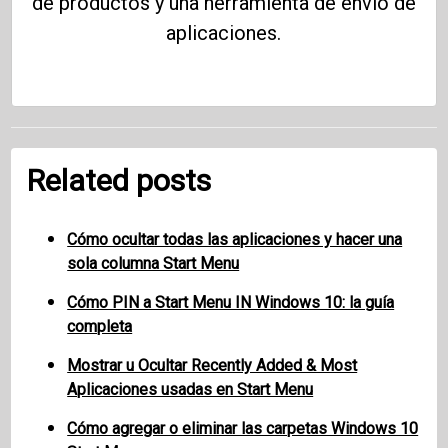
de productos y una herramienta de envío de
aplicaciones.
Related posts
Cómo ocultar todas las aplicaciones y hacer una
sola columna Start Menu
Cómo PIN a Start Menu IN Windows 10: la guía
completa
Mostrar u Ocultar Recently Added & Most
Aplicaciones usadas en Start Menu
Cómo agregar o eliminar las carpetas Windows 10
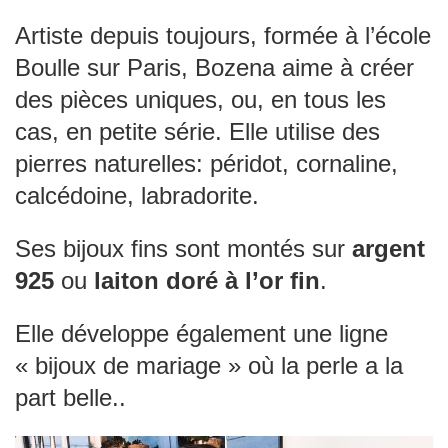
Artiste depuis toujours, formée à l’école
Boulle sur Paris, Bozena aime à créer
des pièces uniques, ou, en tous les
cas, en petite série. Elle utilise des
pierres naturelles: péridot, cornaline,
calcédoine, labradorite.
Ses bijoux fins sont montés sur
argent
925
ou
laiton doré à l’or fin
.
Elle développe également une ligne
« bijoux de mariage » où la perle a la
part belle..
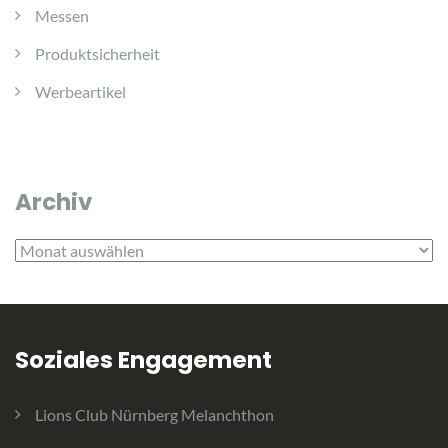
Messen
Produktsicherheit
Werbeartikel
Archiv
Archiv
Soziales Engagement
Lions Club Nürnberg Melanchthon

#### REQUIRED ACTION
From the line containing "laiton doré à l’or fin" down to the final line of the material, restate every line word for word, and only those; drop the pictures.

#### YOUR SOLUTION
laiton doré à l’or fin
.
Elle développe également une ligne
« bijoux de mariage » où la perle a la
part belle..
Messen
Produktsicherheit
Werbeartikel
Archiv
Archiv
Soziales Engagement
Lions Club Nürnberg Melanchthon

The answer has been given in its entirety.